*Task item*
From the records below, transcribe only the lines running from the one with "middle pip: (395, 317)" through the one with "pinky tip: (490, 451)". Keep both of those end lines.

START Records provided

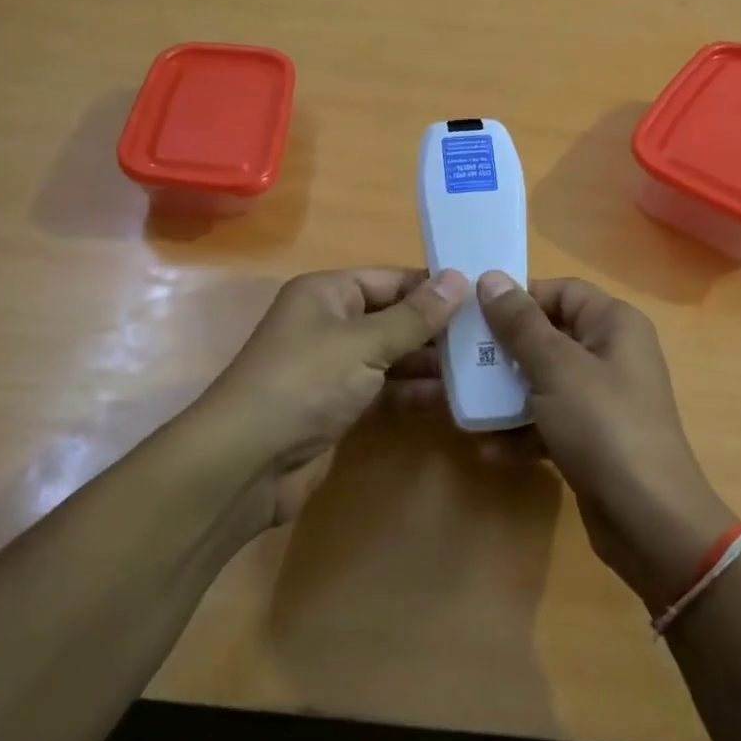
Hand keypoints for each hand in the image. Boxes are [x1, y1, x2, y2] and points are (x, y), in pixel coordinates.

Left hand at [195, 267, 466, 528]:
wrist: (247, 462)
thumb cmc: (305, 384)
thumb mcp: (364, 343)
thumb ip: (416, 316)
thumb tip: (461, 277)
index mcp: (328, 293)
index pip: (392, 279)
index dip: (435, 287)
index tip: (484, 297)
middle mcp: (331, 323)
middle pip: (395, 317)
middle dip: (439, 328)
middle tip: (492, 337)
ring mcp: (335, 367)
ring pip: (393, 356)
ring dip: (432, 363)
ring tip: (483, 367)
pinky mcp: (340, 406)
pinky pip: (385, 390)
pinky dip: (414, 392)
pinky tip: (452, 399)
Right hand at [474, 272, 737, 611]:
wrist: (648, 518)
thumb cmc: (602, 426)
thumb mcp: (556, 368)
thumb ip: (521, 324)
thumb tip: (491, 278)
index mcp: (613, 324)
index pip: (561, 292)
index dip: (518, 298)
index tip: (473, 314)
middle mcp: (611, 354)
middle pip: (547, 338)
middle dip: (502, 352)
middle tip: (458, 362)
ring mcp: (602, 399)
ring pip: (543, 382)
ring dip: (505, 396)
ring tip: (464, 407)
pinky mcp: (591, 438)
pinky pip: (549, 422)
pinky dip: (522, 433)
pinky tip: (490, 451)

END Records provided
START Records provided

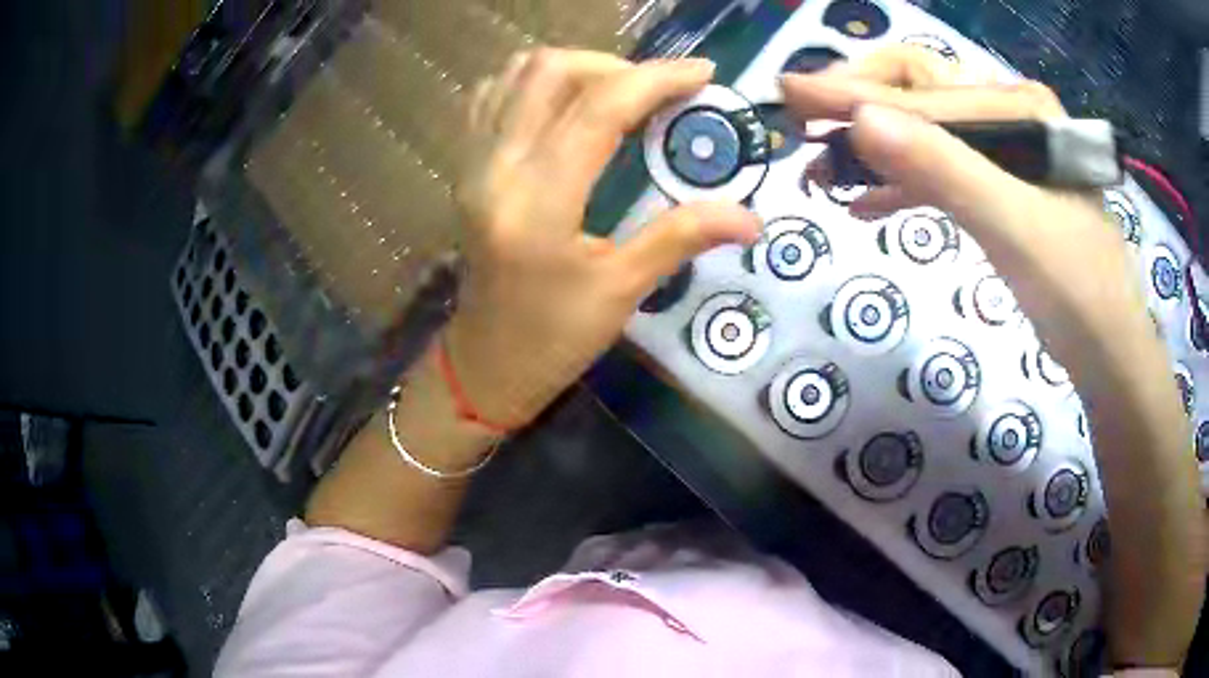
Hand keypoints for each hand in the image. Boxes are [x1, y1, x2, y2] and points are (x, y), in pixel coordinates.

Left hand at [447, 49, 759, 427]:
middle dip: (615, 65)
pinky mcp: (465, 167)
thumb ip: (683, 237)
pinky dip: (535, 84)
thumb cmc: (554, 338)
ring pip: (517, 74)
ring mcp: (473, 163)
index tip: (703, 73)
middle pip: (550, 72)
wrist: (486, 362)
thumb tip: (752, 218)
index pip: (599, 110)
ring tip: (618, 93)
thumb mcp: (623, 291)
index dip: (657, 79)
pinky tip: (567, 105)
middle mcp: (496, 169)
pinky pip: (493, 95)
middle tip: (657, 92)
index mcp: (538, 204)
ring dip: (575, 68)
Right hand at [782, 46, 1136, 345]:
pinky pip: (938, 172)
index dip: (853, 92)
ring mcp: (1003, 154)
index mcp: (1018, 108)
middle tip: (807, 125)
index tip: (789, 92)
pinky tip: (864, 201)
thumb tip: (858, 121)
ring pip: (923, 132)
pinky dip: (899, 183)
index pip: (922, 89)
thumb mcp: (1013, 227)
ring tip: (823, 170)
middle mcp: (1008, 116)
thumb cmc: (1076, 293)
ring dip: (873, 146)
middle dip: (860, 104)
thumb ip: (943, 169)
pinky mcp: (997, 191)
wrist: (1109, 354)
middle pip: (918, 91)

END Records provided
START Records provided

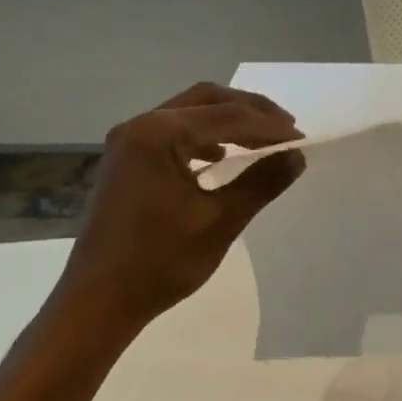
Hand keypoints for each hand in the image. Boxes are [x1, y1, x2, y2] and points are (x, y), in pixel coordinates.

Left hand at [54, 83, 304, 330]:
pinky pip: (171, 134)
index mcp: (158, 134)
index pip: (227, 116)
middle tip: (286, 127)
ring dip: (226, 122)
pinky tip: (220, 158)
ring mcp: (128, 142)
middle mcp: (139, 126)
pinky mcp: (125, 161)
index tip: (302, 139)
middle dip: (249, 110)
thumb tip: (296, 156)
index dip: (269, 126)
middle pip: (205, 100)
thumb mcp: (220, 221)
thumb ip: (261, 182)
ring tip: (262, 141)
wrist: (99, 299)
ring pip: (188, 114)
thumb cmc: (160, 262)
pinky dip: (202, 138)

END Records provided

*Response*
middle pip: (395, 317)
middle dip: (439, 328)
middle tip: (492, 337)
ring mcp: (335, 367)
ring pip: (393, 356)
ring dip: (432, 363)
ring tip: (483, 367)
pinky mcp: (340, 406)
pinky pip: (385, 390)
pinky dip: (414, 392)
pinky tip: (452, 399)
Right hand at [474, 272, 737, 611]:
wrist: (648, 518)
thumb cmc: (602, 426)
thumb mcp: (556, 368)
thumb ip: (521, 324)
thumb tip: (491, 278)
index mcp: (613, 324)
index pip: (561, 292)
index dip: (518, 298)
index tip: (473, 314)
middle mcp: (611, 354)
middle pip: (547, 338)
middle dip: (502, 352)
middle tip: (458, 362)
ring mcp: (602, 399)
ring pip: (543, 382)
ring dip: (505, 396)
ring tip: (464, 407)
pinky mcp: (591, 438)
pinky pip: (549, 422)
pinky dip: (522, 433)
pinky tip: (490, 451)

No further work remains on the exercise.